Even in light of David Soknacki’s withdrawal from the mayor’s race last night, I refuse to go blaming a campaign team for over-estimating the public’s desire to engage in meaty policy thinking during an election campaign. It’s a good instinct to have, I think. Optimistic. Displaying faith in your fellow human beings. Respecting our collective intelligence.
Unfortunately, it also may be somewhat misguided. What a candidate really seems to need to be successful is an image consultant not some nerdy issue wonks. Keep it simple. Most people don’t pay that much attention.
“Ultimately, the reason Ford got elected is that voters were very superficial,” says [Soknacki campaign manager Brian] Kelcey, noting his awareness that these comments may come back to haunt him. “I believe that the reason voters were willing to vote for Ford in 2010 in such numbers was because they were being superficial about municipal issues. That they wanted change, but they bought into the idea that the solutions could were simple and could be expressed in meaningless slogans without a plan to back them up… The challenge is that we’re still facing superficial voters, and the voters who are being anti-Ford may be being as superficial as the voters who were being pro-Ford in 2010, by not demanding more of the other candidates.”

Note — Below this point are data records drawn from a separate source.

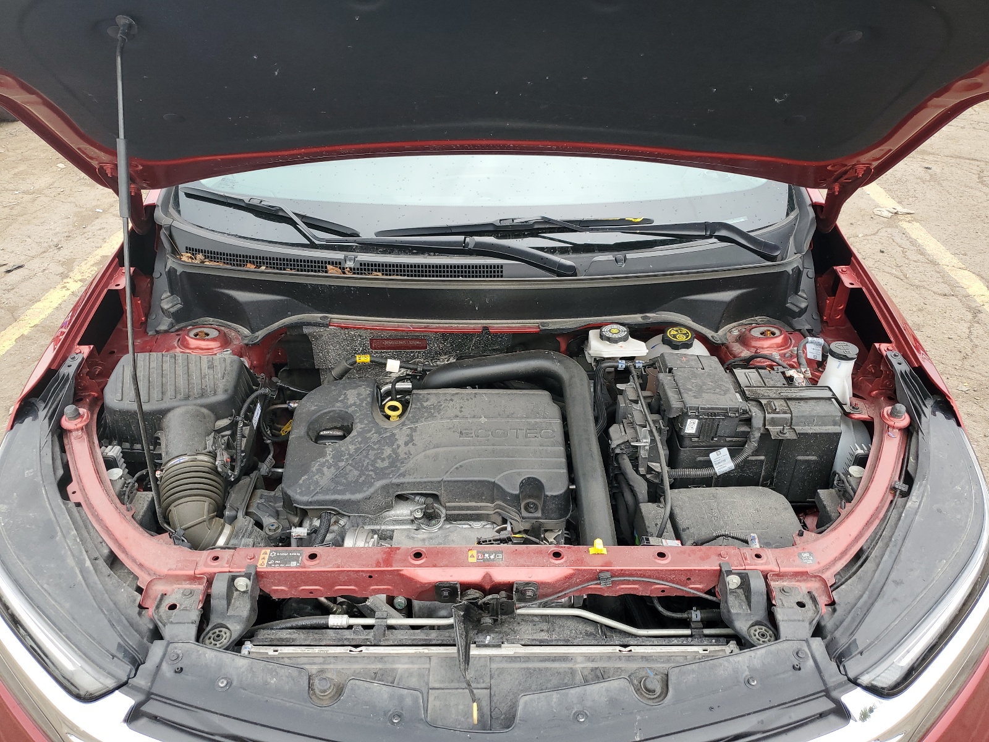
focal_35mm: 26
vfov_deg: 53.1
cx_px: 494
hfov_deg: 67.3
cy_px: 371
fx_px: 743
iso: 50
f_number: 1.5
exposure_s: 1/278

While this, in David Hains’ fantastic Torontoist piece from yesterday, might come across as sour grapes from a failed campaign, it’s difficult to disagree with Mr. Kelcey at this point. Even in a campaign this long, months and months long, there was very little space given over to detailed ideas and platforms with even two dimensional complexity. Freak shows and catchphrases. Toronto Votes 2014.
Maybe that’s just politics in the Rob Ford era. 2010, Rob Ford, good. 2014, Rob Ford, bad.
But I think it goes much deeper than that. We’d like to think that in a robust democracy substance matters. An informed electorate will look past personalities and zippy slogans, and dig down into the meat of matters. The message is what matters not the messenger.
The fact is, we’d be idiots to believe that. “Firstly, it must be said that Soknacki is a dedicated and conscientious policy wonk and, I think, a genuinely decent human being,” @mightygodking tweeted last night. “All of that said: so what? This is politics. It is not THE WEST WING.”
We can blame this on all those ‘low-information’ voters out there, too busy or too ignorant to take the time to become really informed, but I suspect most of us are not immune to our visceral, initial impressions of a candidate. Many of us love our brand affiliations. This is why the ‘NDP candidate’ Olivia Chow barb from John Tory has stuck so clingingly. That’s gut trumping brains.
Everybody knew that this campaign would be some sort of referendum on Mayor Rob Ford. That tends to happen when an incumbent runs for re-election. The calculus of engaging that by each candidate was different.
David Soknacki and his team rolled the dice, figuring the public was tired of the outrageous antics of the mayor, and wanted somebody the exact opposite. A low key, less colourful figure with good ideas. Toronto just wanted some peace and quiet, and for city council to get on with running things competently.
The problem for Team Soknacki turned out to be that John Tory did them one better. He was low key and less colourful than Rob Ford minus the good ideas part which rarely counts for all that much in an election campaign. Sorry.
Where in 2010, Rob Ford caught the spirit of voters with one word, resentment, John Tory is doing it in 2014, competency. Is he competent? Doesn’t matter. His suit fits perfectly.
David Soknacki ran smack dab into the impermeable bubble of illusion created by money, influence and class, frankly. The patrician John Tory had the Those Seeking Competency Above All Else vote from the outset. He didn’t have to prove it. He just was.
But I will throw mad props out to David Soknacki and all those who dedicated their time and energy to his candidacy for actually thinking we were prepared to engage in an issues-oriented campaign, for making a bid to our better angels. For various reasons, we weren’t up to the task. Toronto scared itself shitless 4 years ago and now was desperately, irrationally trying to un-inflict the damage. 2014 was no time to engage in ideas about the future.
— grumpily submitted by Cityslikr
Soks who is a fiscal conservative and business owner realized that you need revenue to run a campaign as well as a City…
P.S Mush Matlow has 3 opponents who registered the previous 2 days. Sarfraz Khan, Josh Borenstein & James O’Shaughnessy.
Sokancki is the best mayor Toronto never had.